Rationale For The Iraq War - Human Rights

Human Rights

The U.S. has cited the United Nations in condemnation of Hussein's human right abuses as one of several reasons for the Iraq invasion.

As evidence supporting U.S. and British claims about Iraqi WMDs weakened, the Bush Administration began to focus more upon the other issues that Congress had articulated within the Iraq Resolution such as human rights violations of the Hussein government as justification for military intervention. That the Hussein government consistently and violently violated the human right of its people is in little doubt. During his more than twenty-year rule, Hussein killed and tortured thousands of Iraqi citizens, including gassing and killing thousands of Kurds in northern Iraq during the mid-1980s, brutally repressing Shia and Kurdish uprisings following the 1991 Gulf War, and a fifteen-year campaign of repression and displacement of the Marsh Arabs in Southern Iraq. Hussein's brutal human rights record notwithstanding, war critics have severely questioned its use as rationale for military intervention.

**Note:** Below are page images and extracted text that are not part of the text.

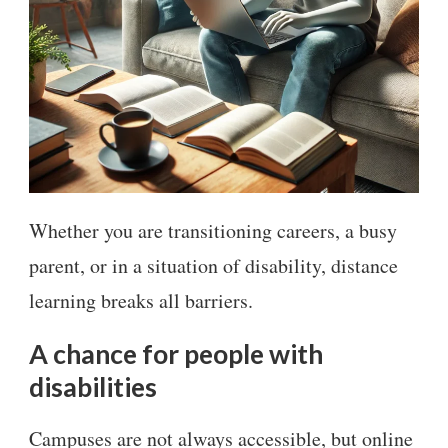
Whether you are transitioning careers, a busy
parent, or in a situation of disability, distance
learning breaks all barriers.
A chance for people with
disabilities
Campuses are not always accessible, but online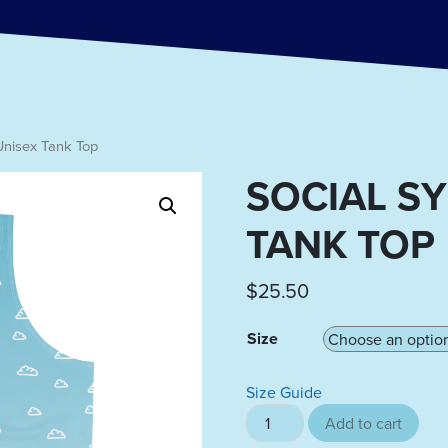
Unisex Tank Top
SOCIAL S
TANK TOP
$
25.50
Size
Size Guide
Social Symphony Unisex Tank
Add to cart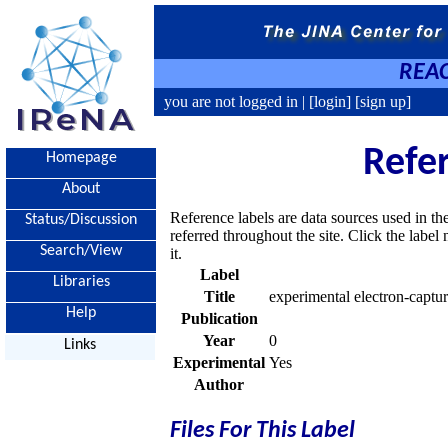
REAC
you are not logged in |
[login]
[sign up]
Refe
Homepage
About
Reference labels are data sources used in th
Status/Discussion
referred throughout the site. Click the labe
Search/View
it.
Label
Libraries
Title
experimental electron-captur
Help
Publication
Year
0
Links
Experimental
Yes
Author
Files For This Label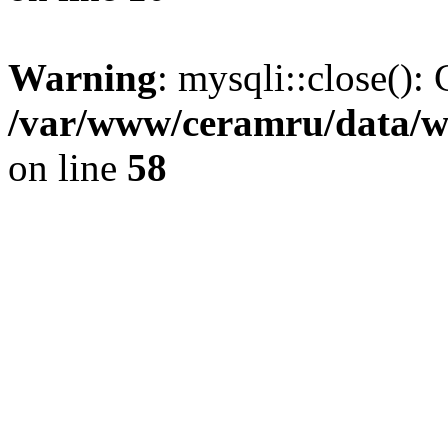
Warning
: mysqli::close(): 
/var/www/ceramru/data/w
on line
58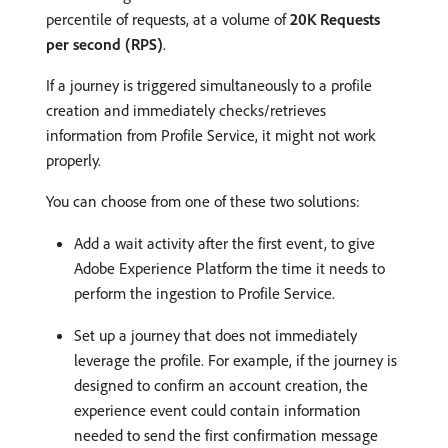
percentile of requests, at a volume of
20K Requests
per second (RPS)
.
If a journey is triggered simultaneously to a profile
creation and immediately checks/retrieves
information from Profile Service, it might not work
properly.
You can choose from one of these two solutions:
Add a wait activity after the first event, to give
Adobe Experience Platform the time it needs to
perform the ingestion to Profile Service.
Set up a journey that does not immediately
leverage the profile. For example, if the journey is
designed to confirm an account creation, the
experience event could contain information
needed to send the first confirmation message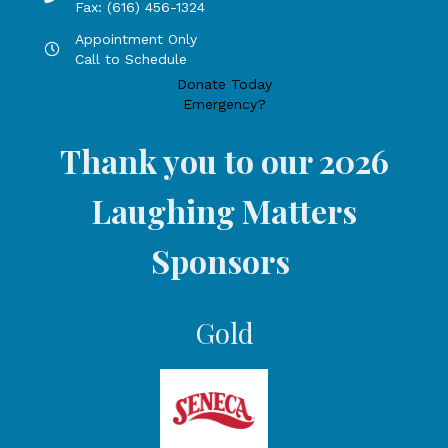
Fax: (616) 456-1324
Appointment Only
Hours by appointment only, call to schedule
Call to Schedule
Donate Today
Emergency?
Thank you to our 2026
Laughing Matters
Sponsors
Gold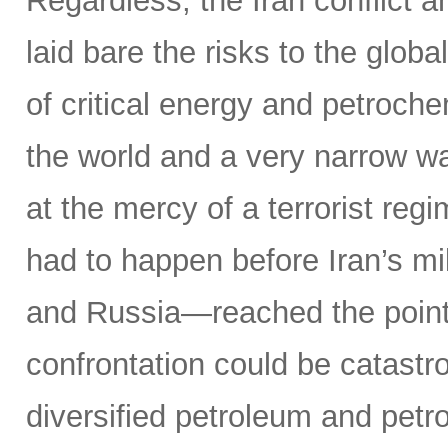
Regardless, the Iran conflict 
laid bare the risks to the glob
of critical energy and petroche
the world and a very narrow w
at the mercy of a terrorist reg
had to happen before Iran’s mi
and Russia—reached the point o
confrontation could be catastr
diversified petroleum and petr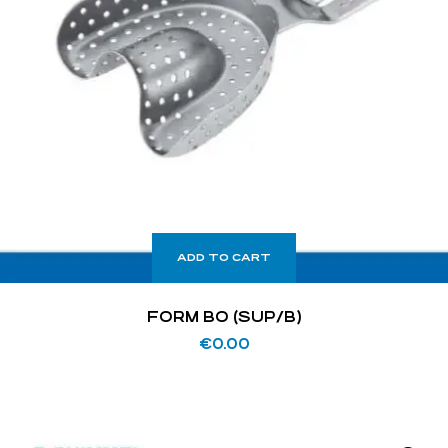
ADD TO CART
FORM BO (SUP/B)
€
0.00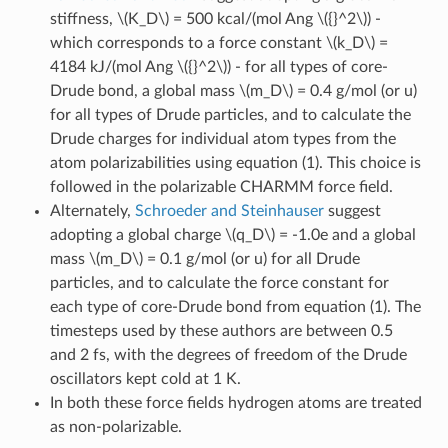
stiffness,
\(K_D\)
= 500 kcal/(mol Ang
\({}^2\)
) -
which corresponds to a force constant
\(k_D\)
=
4184 kJ/(mol Ang
\({}^2\)
) - for all types of core-
Drude bond, a global mass
\(m_D\)
= 0.4 g/mol (or u)
for all types of Drude particles, and to calculate the
Drude charges for individual atom types from the
atom polarizabilities using equation (1). This choice is
followed in the polarizable CHARMM force field.
Alternately,
Schroeder and Steinhauser
suggest
adopting a global charge
\(q_D\)
= -1.0e and a global
mass
\(m_D\)
= 0.1 g/mol (or u) for all Drude
particles, and to calculate the force constant for
each type of core-Drude bond from equation (1). The
timesteps used by these authors are between 0.5
and 2 fs, with the degrees of freedom of the Drude
oscillators kept cold at 1 K.
In both these force fields hydrogen atoms are treated
as non-polarizable.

Many critics have argued, despite its repeated mention in the Joint Resolution, that human rights was never a principal justification for the war, and that it became prominent only after evidence concerning WMDs and Hussein's links to terrorism became discredited. For example, during a July 29, 2003, hearing of the Senate Foreign Relations Committee, then Deputy Secretary of Defense Paul Wolfowitz spent the majority of his testimony discussing Hussein's human rights record, causing Senator Lincoln Chafee (R-RI) to complain that "in the months leading up to the war it was a steady drum beat of weapons of mass destruction, weapons of mass destruction, weapons of mass destruction. And, Secretary Wolfowitz, in your almost hour-long testimony here this morning, once -- only once did you mention weapons of mass destruction, and that was an ad lib."

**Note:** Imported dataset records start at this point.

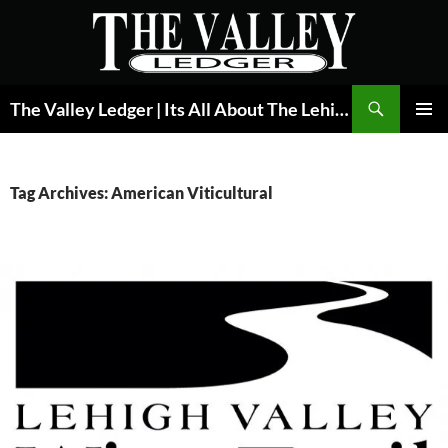
Skip
to
content
Search
The Valley Ledger | Its All About The Lehigh Valley
PRIMAR
MENU
Tag Archives: American Viticultural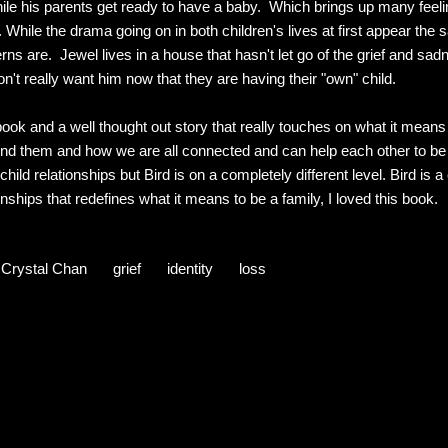
while his parents get ready to have a baby. Which brings up many feel
 While the drama going on in both children's lives at first appear th
rns are. Jewel lives in a house that hasn't let go of the grief and sadn
n't really want him now that they are having their "own" child.
 book and a well thought out story that really touches on what it means 
ound them and how we are all connected and can help each other to 
child relationships but Bird is on a completely different level. Bird is 
onships that redefines what it means to be a family, I loved this book.
Crystal Chan
grief
identity
loss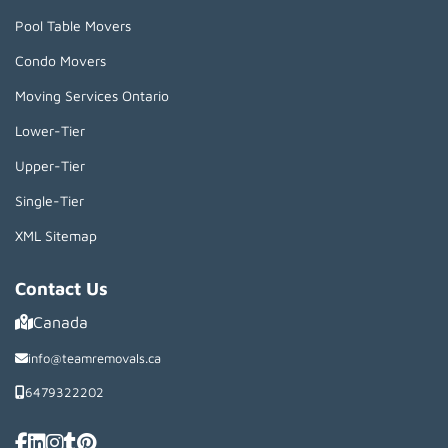
Pool Table Movers
Condo Movers
Moving Services Ontario
Lower-Tier
Upper-Tier
Single-Tier
XML Sitemap
Contact Us
Canada
info@teamremovals.ca
6479322202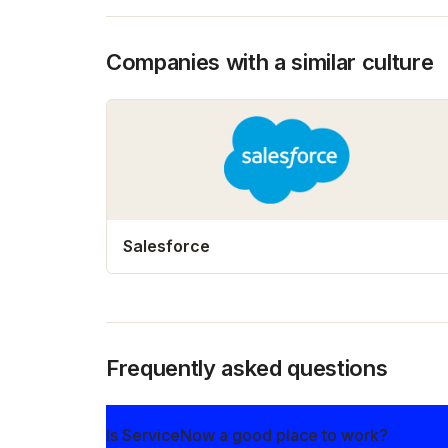
Companies with a similar culture
Salesforce
Frequently asked questions
Is ServiceNow a good place to work?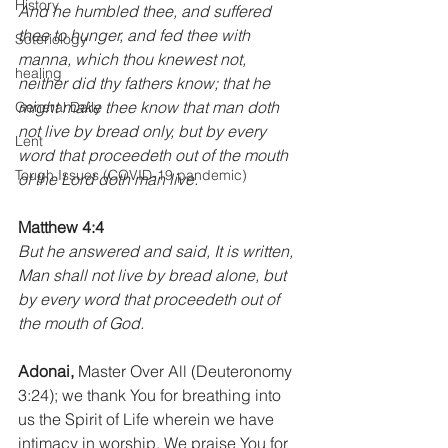
History
And he humbled thee, and suffered 
thee to hunger, and fed thee with 
Soteriology
manna, which thou knewest not, 
healing
neither did thy fathers know; that he 
might make thee know that man doth 
General Daily
not live by bread only, but by every 
Lent
word that proceedeth out of the mouth 
Tough Issues (COVID-19 pandemic)
of the Lord doth man live.
Matthew 4:4
But he answered and said, It is written, 
Man shall not live by bread alone, but 
by every word that proceedeth out of 
the mouth of God.
Adonai,
 Master Over All (Deuteronomy 
3:24); we thank You for breathing into 
us the Spirit of Life wherein we have 
intimacy in worship. We praise You for 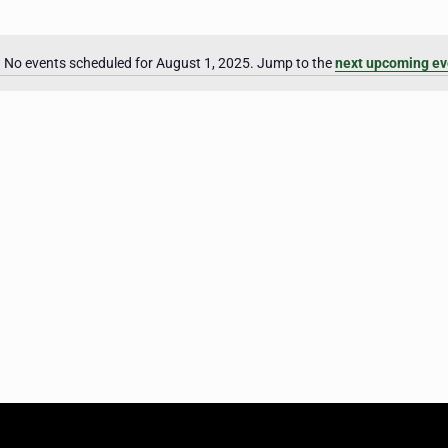
No events scheduled for August 1, 2025. Jump to the
next upcoming ev
Notice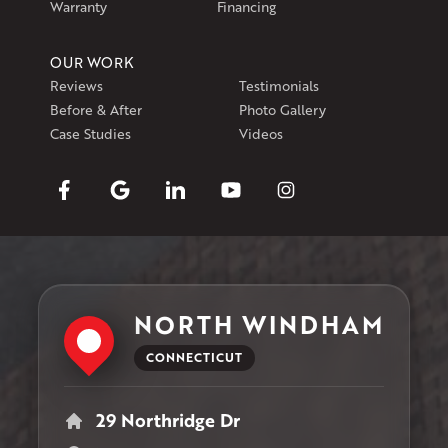
Warranty
Financing
OUR WORK
Reviews
Testimonials
Before & After
Photo Gallery
Case Studies
Videos
NORTH WINDHAM
CONNECTICUT
29 Northridge Dr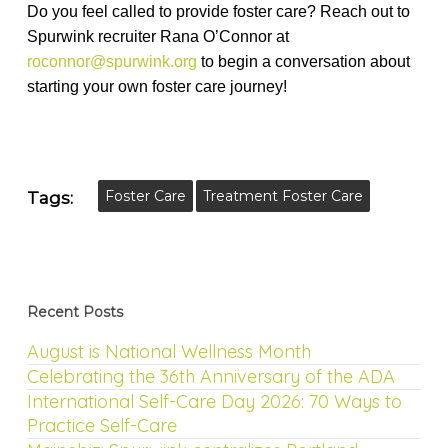
Do you feel called to provide foster care? Reach out to
Spurwink recruiter Rana O’Connor at
roconnor@spurwink.org
to begin a conversation about
starting your own foster care journey!
Foster Care
Treatment Foster Care
Tags:
Recent Posts
August is National Wellness Month
Celebrating the 36th Anniversary of the ADA
International Self-Care Day 2026: 70 Ways to
Practice Self-Care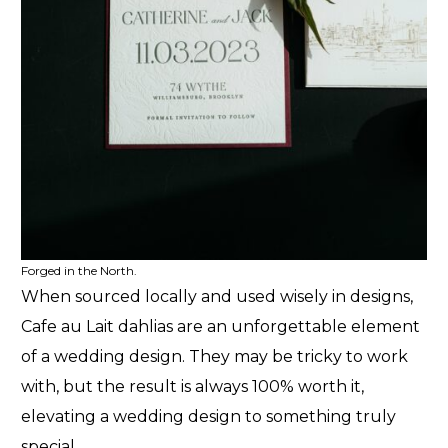
Forged in the North.
When sourced locally and used wisely in designs,
Cafe au Lait dahlias are an unforgettable element
of a wedding design. They may be tricky to work
with, but the result is always 100% worth it,
elevating a wedding design to something truly
special.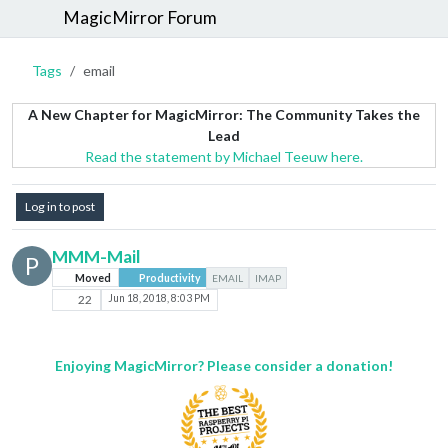
MagicMirror Forum
Tags
email
A New Chapter for MagicMirror: The Community Takes the
Lead
Read the statement by Michael Teeuw here.
Log in to post
MMM-Mail
P
Moved
Productivity
EMAIL
IMAP
22
Jun 18, 2018, 8:03 PM
Enjoying MagicMirror? Please consider a donation!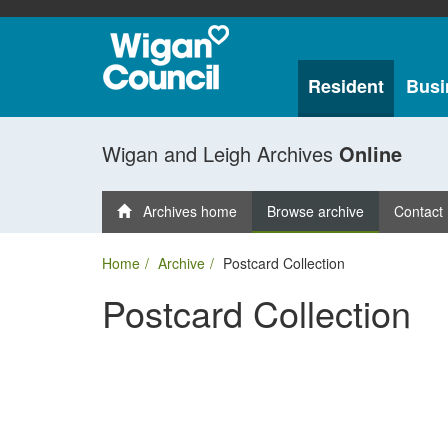
Resident
Busi
Wigan and Leigh Archives
Online
Archives home
Browse archive
Contact
Home
Archive
Postcard Collection
Postcard Collection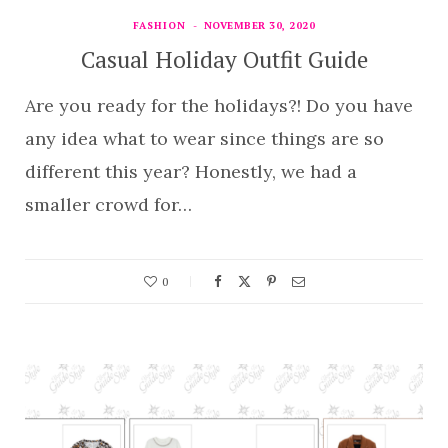
FASHION
NOVEMBER 30, 2020
Casual Holiday Outfit Guide
Are you ready for the holidays?! Do you have
any idea what to wear since things are so
different this year? Honestly, we had a
smaller crowd for…
0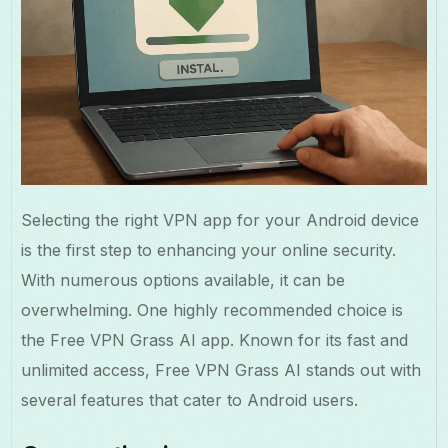
Selecting the right VPN app for your Android device
is the first step to enhancing your online security.
With numerous options available, it can be
overwhelming. One highly recommended choice is
the Free VPN Grass AI app. Known for its fast and
unlimited access, Free VPN Grass AI stands out with
several features that cater to Android users.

Leading human rights groups such as Human Rights Watch and Amnesty International further argued that even had human rights concerns been a central rationale for the invasion, military intervention would not have been justifiable on humanitarian grounds. As Human Rights Watch's Ken Roth wrote in 2004, despite Hussein's horrific human rights record, "the killing in Iraq at the time was not of the exceptional nature that would justify such intervention."

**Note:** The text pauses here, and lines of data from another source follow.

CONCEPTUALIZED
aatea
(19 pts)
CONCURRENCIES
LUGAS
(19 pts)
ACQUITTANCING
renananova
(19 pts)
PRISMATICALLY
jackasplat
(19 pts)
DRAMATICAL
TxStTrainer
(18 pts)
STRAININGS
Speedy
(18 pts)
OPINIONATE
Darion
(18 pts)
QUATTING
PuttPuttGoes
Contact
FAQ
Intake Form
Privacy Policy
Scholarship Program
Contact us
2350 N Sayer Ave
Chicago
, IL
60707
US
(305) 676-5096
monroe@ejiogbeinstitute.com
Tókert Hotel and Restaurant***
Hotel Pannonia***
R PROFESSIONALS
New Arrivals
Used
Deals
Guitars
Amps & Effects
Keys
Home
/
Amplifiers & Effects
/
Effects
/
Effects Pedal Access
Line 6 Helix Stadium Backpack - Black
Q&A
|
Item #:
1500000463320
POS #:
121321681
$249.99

More broadly, war critics have argued that the U.S. supported the Hussein regime during the 1980s, a period of some of his worst human rights abuses, thus casting doubt on the sincerity of claims that military intervention was for humanitarian purposes. Documents from the National Security Archive released in 2003 show that the U.S. provided considerable military and financial support during the Iran-Iraq war with full knowledge that the Hussein government was regularly using chemical weapons on Iranian soldiers and Kurdish insurgents. Following along this line, critics of the use of human rights as a rationale, such as Columbia University Law Professor Michael Dorf, have pointed out that during his first campaign for president Bush was highly critical of using U.S. military might for humanitarian ends. Others have questioned why military intervention for humanitarian reasons was justified in Iraq but not in other countries where human rights violations were even greater, such as Darfur.